§ **DATA EXTRACTS**:
+ + +
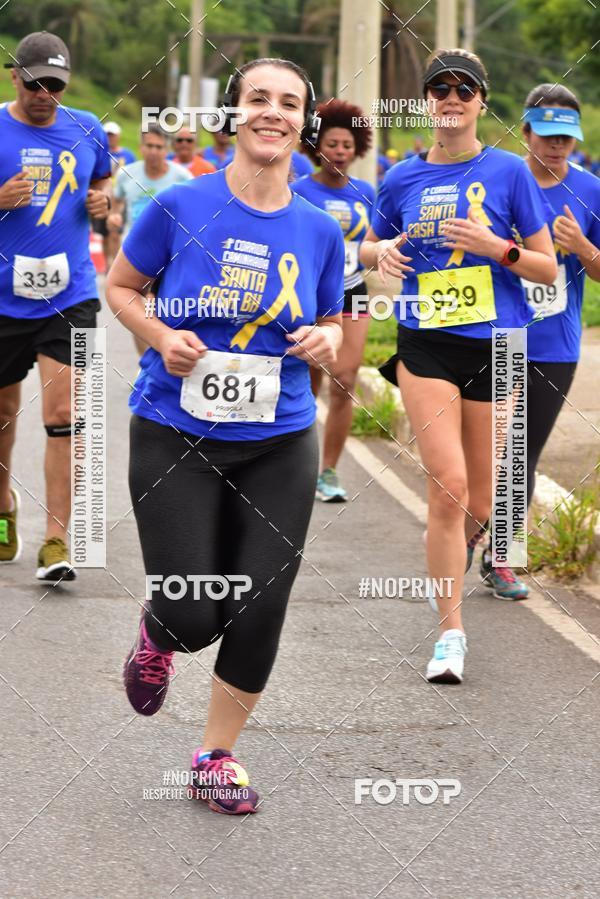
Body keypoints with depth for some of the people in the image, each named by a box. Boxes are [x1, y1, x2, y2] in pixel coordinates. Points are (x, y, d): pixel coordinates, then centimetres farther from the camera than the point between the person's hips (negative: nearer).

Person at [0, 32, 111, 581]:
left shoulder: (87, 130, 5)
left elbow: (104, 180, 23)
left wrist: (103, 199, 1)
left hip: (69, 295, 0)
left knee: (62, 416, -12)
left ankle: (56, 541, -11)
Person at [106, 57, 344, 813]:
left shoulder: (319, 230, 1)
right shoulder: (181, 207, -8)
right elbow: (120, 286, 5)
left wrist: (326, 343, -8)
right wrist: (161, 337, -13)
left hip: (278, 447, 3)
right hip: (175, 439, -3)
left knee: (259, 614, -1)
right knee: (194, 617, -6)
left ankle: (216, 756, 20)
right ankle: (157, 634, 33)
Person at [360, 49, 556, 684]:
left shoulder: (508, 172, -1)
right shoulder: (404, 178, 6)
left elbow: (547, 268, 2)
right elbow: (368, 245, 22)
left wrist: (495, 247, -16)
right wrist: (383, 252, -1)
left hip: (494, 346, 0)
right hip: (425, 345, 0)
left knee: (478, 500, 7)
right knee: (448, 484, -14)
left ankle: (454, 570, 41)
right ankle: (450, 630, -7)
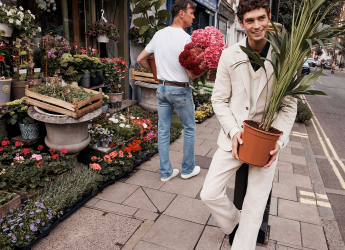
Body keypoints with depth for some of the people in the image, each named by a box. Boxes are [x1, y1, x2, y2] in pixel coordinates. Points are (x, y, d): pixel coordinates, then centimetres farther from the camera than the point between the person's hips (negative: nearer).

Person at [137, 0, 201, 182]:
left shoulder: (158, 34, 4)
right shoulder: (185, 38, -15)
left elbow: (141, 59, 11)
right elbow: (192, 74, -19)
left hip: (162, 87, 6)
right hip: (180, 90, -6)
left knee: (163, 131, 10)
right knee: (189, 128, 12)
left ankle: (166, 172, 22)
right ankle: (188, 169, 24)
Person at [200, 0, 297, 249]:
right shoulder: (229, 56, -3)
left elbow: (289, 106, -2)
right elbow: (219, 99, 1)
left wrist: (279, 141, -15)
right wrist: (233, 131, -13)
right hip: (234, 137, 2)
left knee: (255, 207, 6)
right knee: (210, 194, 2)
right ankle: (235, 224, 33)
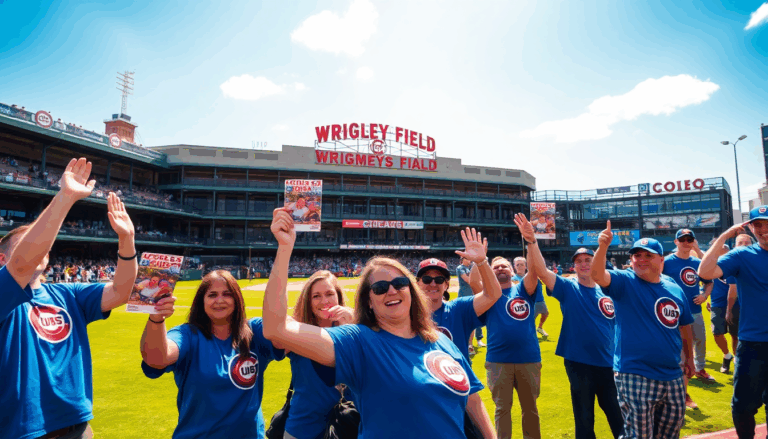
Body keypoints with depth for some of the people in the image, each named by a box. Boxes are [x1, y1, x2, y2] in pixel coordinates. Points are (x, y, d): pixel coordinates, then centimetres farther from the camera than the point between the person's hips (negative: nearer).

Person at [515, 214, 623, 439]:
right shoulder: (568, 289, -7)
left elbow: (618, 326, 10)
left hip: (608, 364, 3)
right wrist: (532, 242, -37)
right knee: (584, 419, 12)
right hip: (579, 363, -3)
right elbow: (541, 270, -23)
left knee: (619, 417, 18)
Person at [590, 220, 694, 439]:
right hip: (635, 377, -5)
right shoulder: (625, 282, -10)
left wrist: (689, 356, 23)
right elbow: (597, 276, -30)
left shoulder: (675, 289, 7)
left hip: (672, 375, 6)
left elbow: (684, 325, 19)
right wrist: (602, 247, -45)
+ + +
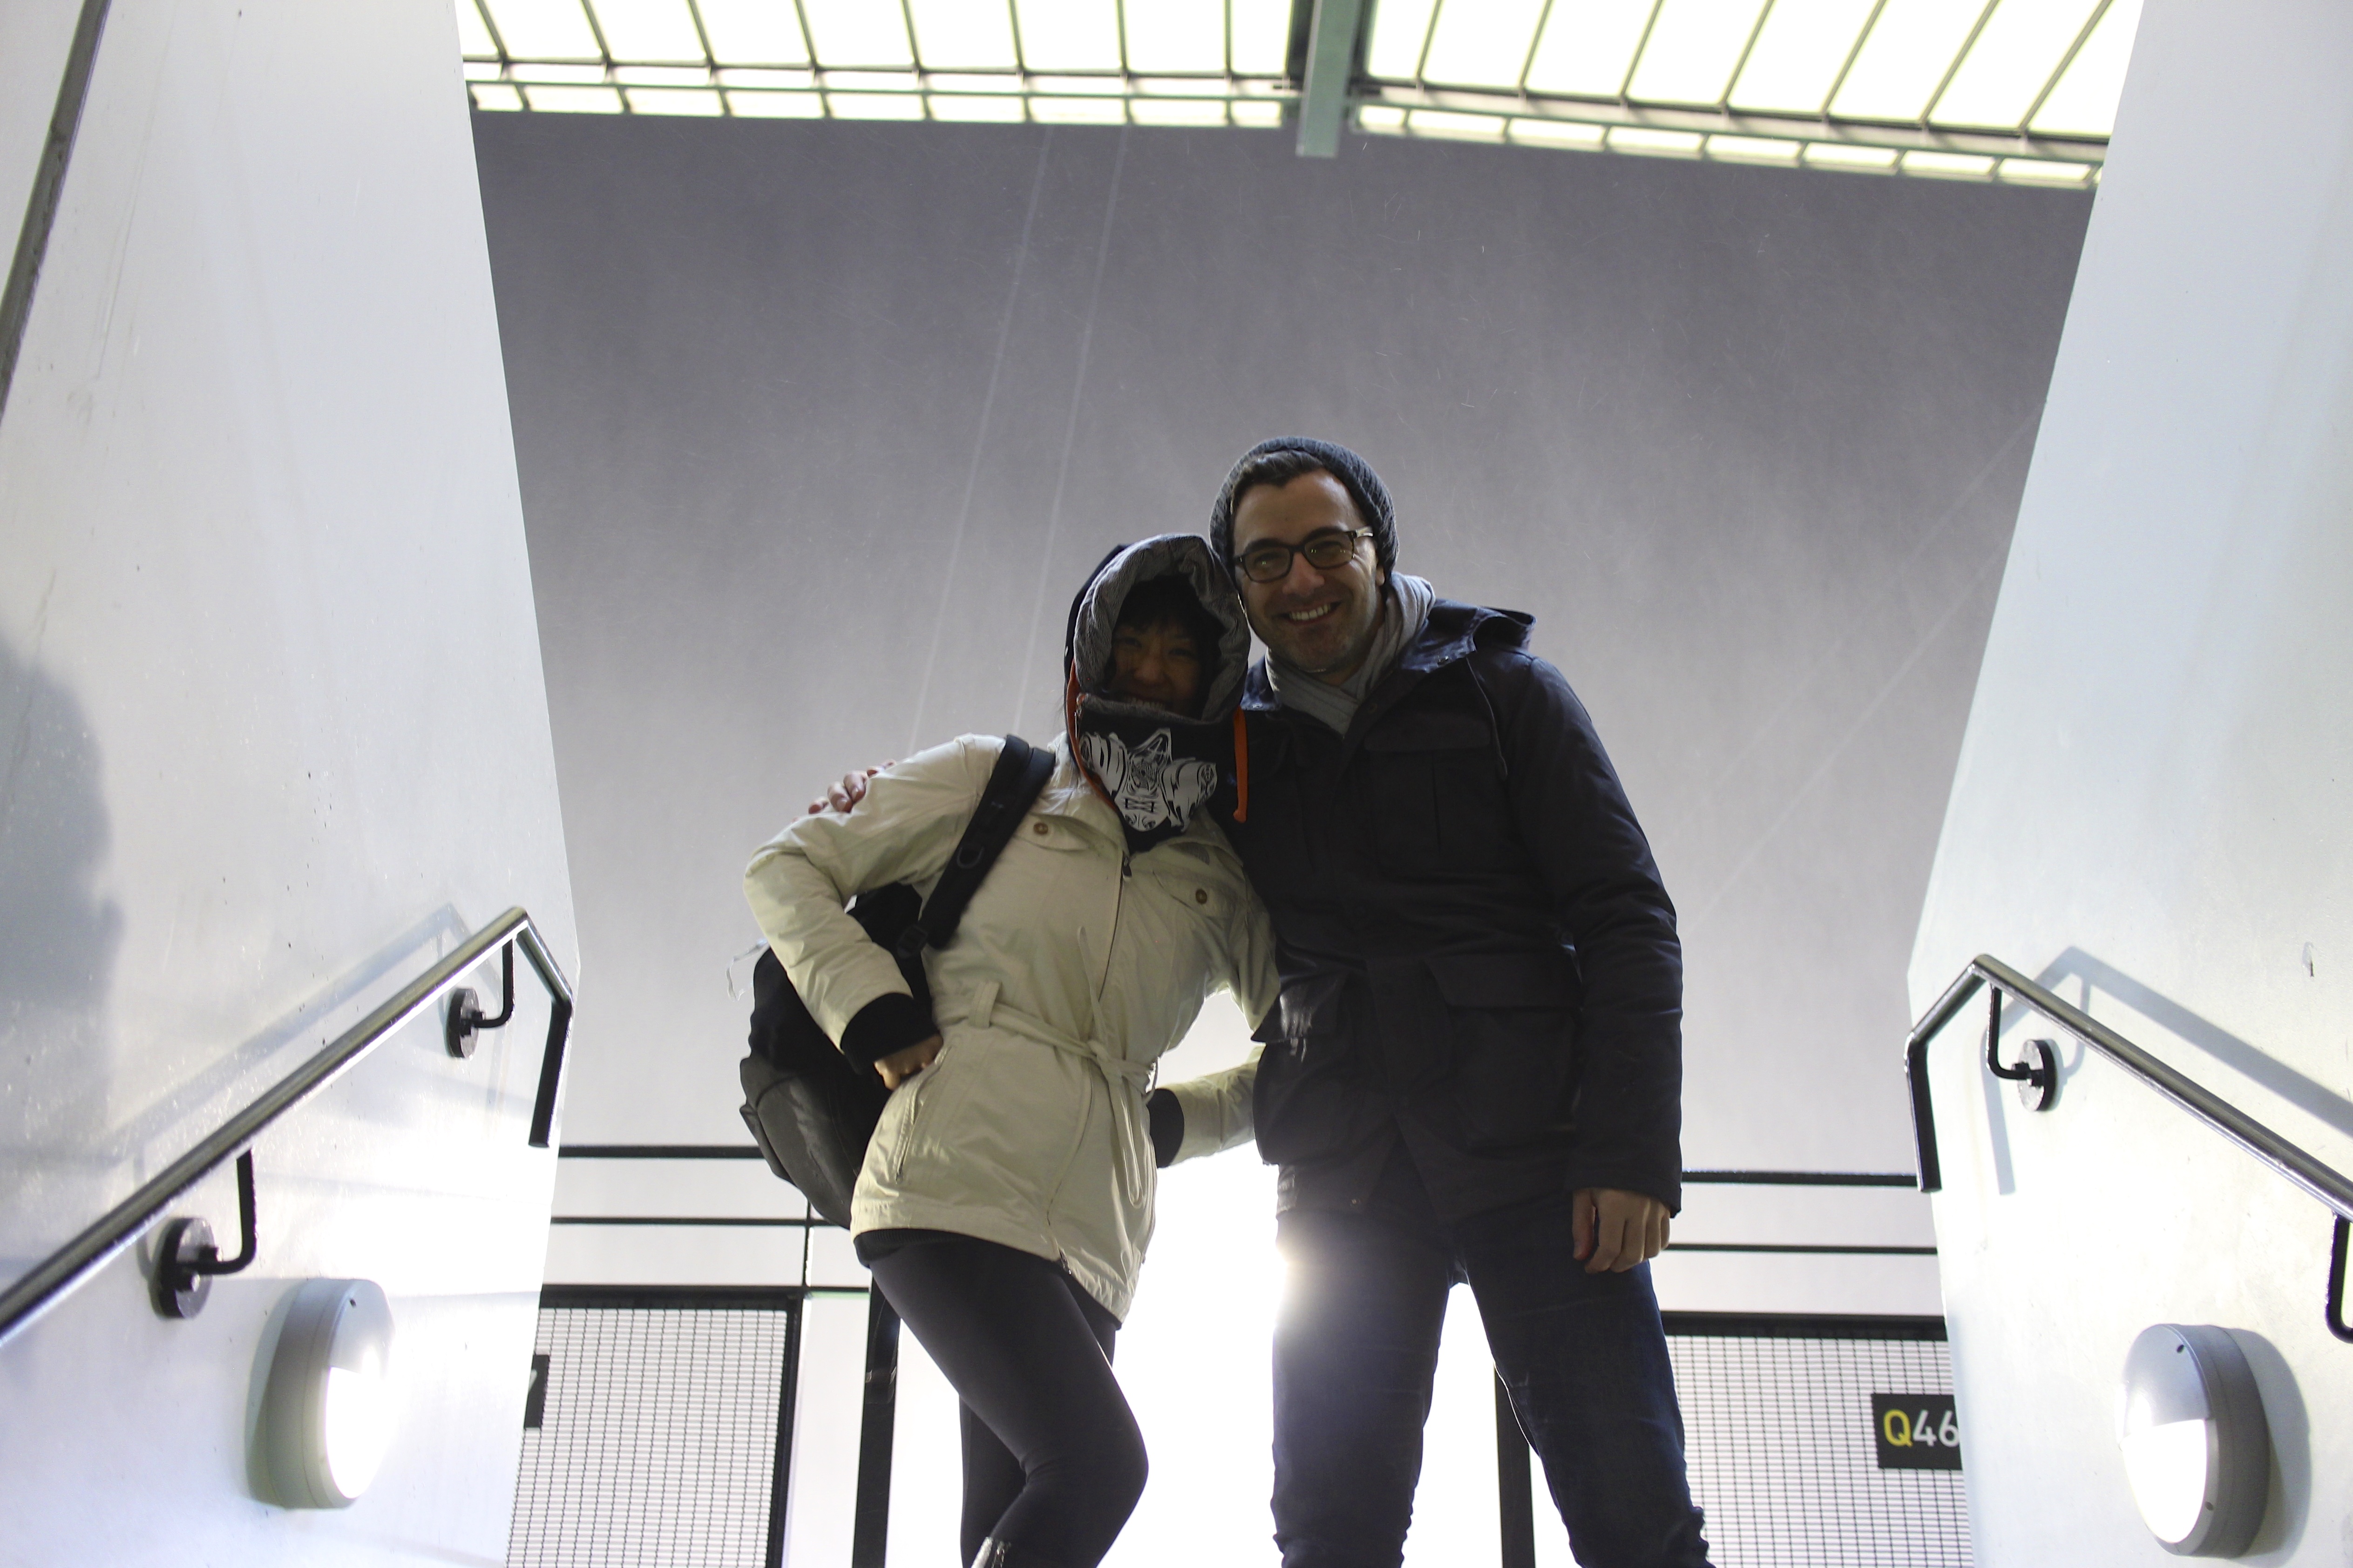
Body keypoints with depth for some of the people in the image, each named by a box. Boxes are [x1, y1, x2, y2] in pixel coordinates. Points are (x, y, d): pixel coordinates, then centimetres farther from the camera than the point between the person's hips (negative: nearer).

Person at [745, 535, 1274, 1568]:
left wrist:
+ + +
§ **PROBLEM REQUIREMENTS**:
Repeat word for word the stretch of lines from the one containing "left knee: (259, 614, -1)" through the one containing "left elbow: (684, 325, 19)", including both, and leave the pictures out of your answer.

§ **REPLY**:
left knee: (259, 614, -1)
right knee: (194, 617, -6)
left ankle: (216, 756, 20)
right ankle: (157, 634, 33)
Person at [360, 49, 556, 684]:
left shoulder: (508, 172, -1)
right shoulder: (404, 178, 6)
left elbow: (547, 268, 2)
right elbow: (368, 245, 22)
left wrist: (495, 247, -16)
right wrist: (383, 252, -1)
left hip: (494, 346, 0)
right hip: (425, 345, 0)
left knee: (478, 500, 7)
right knee: (448, 484, -14)
left ankle: (454, 570, 41)
right ankle: (450, 630, -7)
Body keypoints with depth for some of the people in the image, each named by a box. Boxes are [x1, y1, x2, y2] in pixel coordinates. Points are (x, y, d): pixel coordinates, then centimetres farther from the camera than the point between the person's hips (negative: nearer).

Person at [137, 0, 201, 182]:
left shoulder: (158, 34, 4)
right shoulder: (185, 38, -15)
left elbow: (141, 59, 11)
right elbow: (192, 74, -19)
left hip: (162, 87, 6)
right hip: (180, 90, -6)
left knee: (163, 131, 10)
right knee: (189, 128, 12)
left ankle: (166, 172, 22)
right ankle: (188, 169, 24)
Person at [200, 0, 297, 249]:
right shoulder: (229, 56, -3)
left elbow: (289, 106, -2)
right elbow: (219, 99, 1)
left wrist: (279, 141, -15)
right wrist: (233, 131, -13)
right hip: (234, 137, 2)
left knee: (255, 207, 6)
right knee: (210, 194, 2)
right ankle: (235, 224, 33)
Body keypoints with depth for some of the people in the image, each named by a box. Boxes are [x1, y1, x2, y2] in pixel coordinates. Points are (x, y, d): pixel coordinates, then centimetres farther from the camera than the point between the person's hips (negative: nearer).

Person at [515, 214, 623, 439]:
right shoulder: (568, 289, -7)
left elbow: (618, 326, 10)
left hip: (608, 364, 3)
right wrist: (532, 242, -37)
right knee: (584, 419, 12)
right hip: (579, 363, -3)
right elbow: (541, 270, -23)
left knee: (619, 417, 18)
Person at [590, 220, 694, 439]:
right hip: (635, 377, -5)
right shoulder: (625, 282, -10)
left wrist: (689, 356, 23)
right elbow: (597, 276, -30)
left shoulder: (675, 289, 7)
left hip: (672, 375, 6)
left elbow: (684, 325, 19)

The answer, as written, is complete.